Mean depth per individual
First we will look at the distribution of mean depth among individuals. We read the data in with
ind_depth <- read_delim("./cichlid_subset.idepth", delim = "\t", col_names = c("ind", "nsites", "depth"), skip = 1)
Then we plot the distribution as a histogram using
a <- ggplot(ind_depth, aes(depth)) + geom_histogram(fill = "dodgerblue1", colour = "black", alpha = 0.3) a + theme_light()
Because we are only plotting data for 16 individuals, the plot looks a little disjointed. While there is some evidence that some individuals were sequenced to a higher depth than others, there are no extreme outliers. So this doesn’t suggest any issue with individual sequencing depth.
Proportion of missing data per individual
Next we will look at the proportion of missing data per individual. We read in the data below:
ind_miss <- read_delim("./cichlid_subset.imiss", delim = "\t", col_names = c("ind", "ndata", "nfiltered", "nmiss", "fmiss"), skip = 1)
This is very similar to the missing data per site. Here we will focus on the
fmiss column - i.e. the proportion of missing data.
a <- ggplot(ind_miss, aes(fmiss)) + geom_histogram(fill = "dodgerblue1", colour = "black", alpha = 0.3) a + theme_light()
Again this shows us, the proportion of missing data per individual is very small indeed. It ranges from 0.01-0.16, so we can safely say our individuals sequenced well.
ind_het <- read_delim("./cichlid_subset.het", delim = "\t", col_names = c("ind","ho", "he", "nsites", "f"), skip = 1)
a <- ggplot(ind_het, aes(f)) + geom_histogram(fill = "dodgerblue1", colour = "black", alpha = 0.3) a + theme_light()
Applying filters to the VCF
Now we have an idea of how to set out thresholds, we will do just that. First of all, we will set some simple variables in order to make our filtering command more straightforward.
Then next we will set our chosen filters like so:
# set filters MAF=0.1 MISS=0.9 QUAL=30 MIN_DEPTH=10 MAX_DEPTH=50
Finally we run the following
vcftools command on the data to produce a filtered vcf.

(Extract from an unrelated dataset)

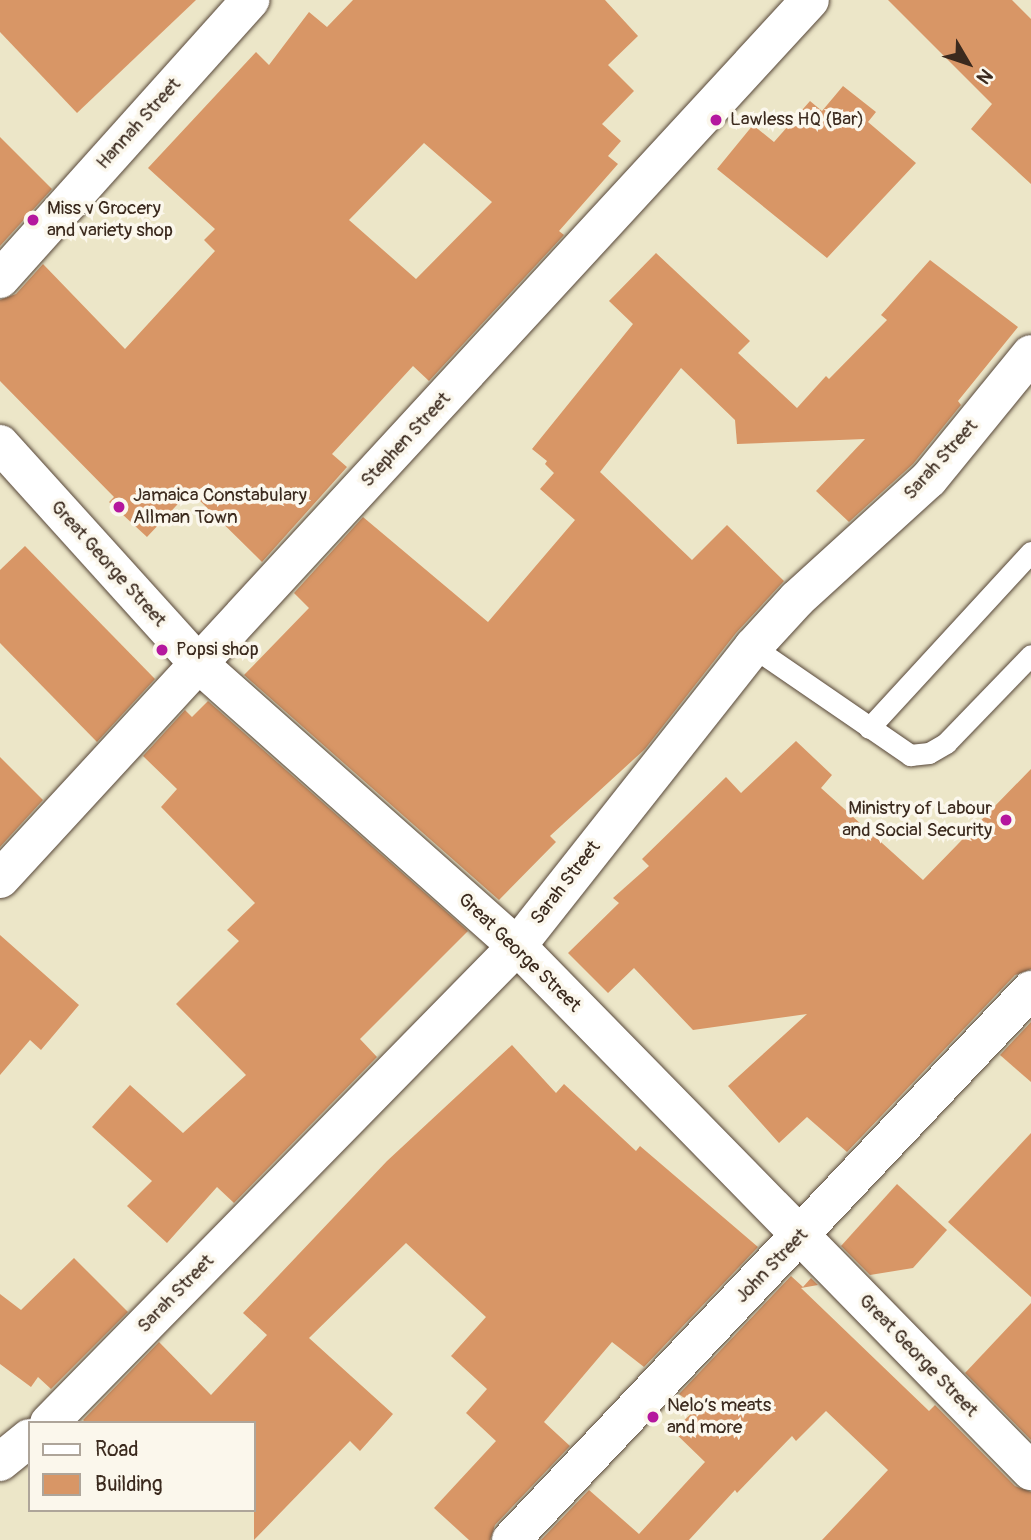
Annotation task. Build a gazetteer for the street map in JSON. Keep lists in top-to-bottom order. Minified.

We will investigate the options as the filtering is running.
# move to the vcf directory cd vcf # perform the filtering with vcftools vcftools --gzvcf $VCF_IN \ --remove-indels --maf $MAF --max-missing $MISS --minQ $QUAL \ --min-meanDP $MIN_DEPTH --max-meanDP $MAX_DEPTH \ --minDP $MIN_DEPTH --maxDP $MAX_DEPTH --recode --stdout | gzip -c > \ $VCF_OUT
What have we done here?
--gvcf- input path – denotes a gzipped vcf file
--remove-indels- remove all indels (SNPs only)
--maf- set minor allele frequency - 0.1 here
--max-missing- set minimum missing data. A little counterintuitive - 0 is totally missing, 1 is none missing. Here 0.9 means we will tolerate 10% missing data.

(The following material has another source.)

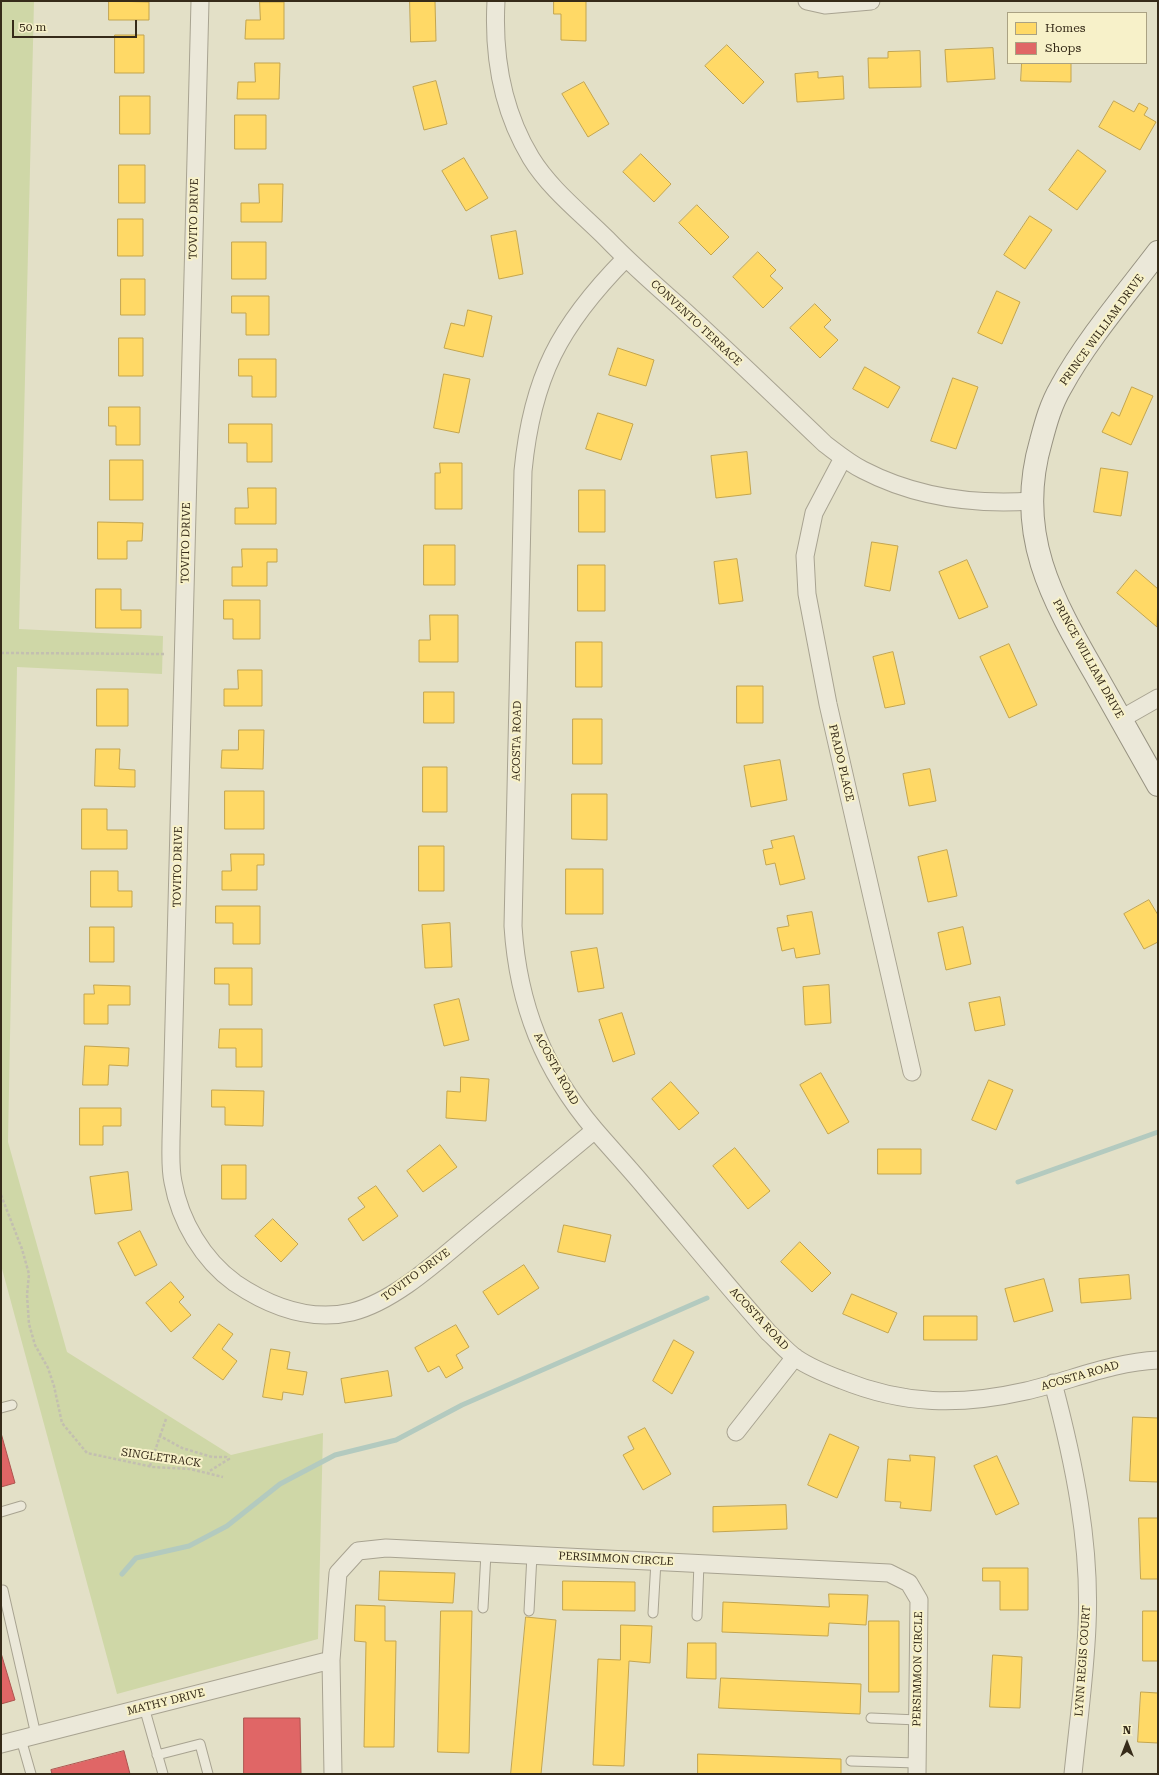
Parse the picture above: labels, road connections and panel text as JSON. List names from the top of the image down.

--minQ- this is just the minimum quality score required for a site to pass our filtering threshold. Here we set it to 30.

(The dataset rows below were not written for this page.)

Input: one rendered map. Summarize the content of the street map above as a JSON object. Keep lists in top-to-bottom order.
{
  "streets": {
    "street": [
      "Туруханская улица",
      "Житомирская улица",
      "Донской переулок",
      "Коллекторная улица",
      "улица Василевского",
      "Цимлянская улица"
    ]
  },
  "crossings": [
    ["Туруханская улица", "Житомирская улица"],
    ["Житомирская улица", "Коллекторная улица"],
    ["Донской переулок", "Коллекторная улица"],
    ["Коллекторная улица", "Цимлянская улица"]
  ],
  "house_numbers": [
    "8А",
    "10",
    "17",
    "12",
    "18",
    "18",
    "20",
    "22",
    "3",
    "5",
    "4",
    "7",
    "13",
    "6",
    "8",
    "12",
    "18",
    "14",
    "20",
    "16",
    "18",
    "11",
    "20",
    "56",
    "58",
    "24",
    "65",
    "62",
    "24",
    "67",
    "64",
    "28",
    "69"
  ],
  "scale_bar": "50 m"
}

--min-meanDP- the minimum mean depth for a site.
--max-meanDP- the maximum mean depth for a site.
--minDP- the minimum depth allowed for a genotype - any individual failing this threshold is marked as having a missing genotype.
--maxDP- the maximum depth allowed for a genotype - any individual failing this threshold is marked as having a missing genotype.
--recode- recode the output - necessary to output a vcf
--stdout- pipe the vcf out to the stdout (easier for file handling)
Now, how many variants remain? There are two ways to examine this - look at the vcftools log or the same way we tried before.
cat out.log bcftools view -H cichlid_full_filtered.vcf.gz | wc -l
You can see we have substantially filtered our dataset!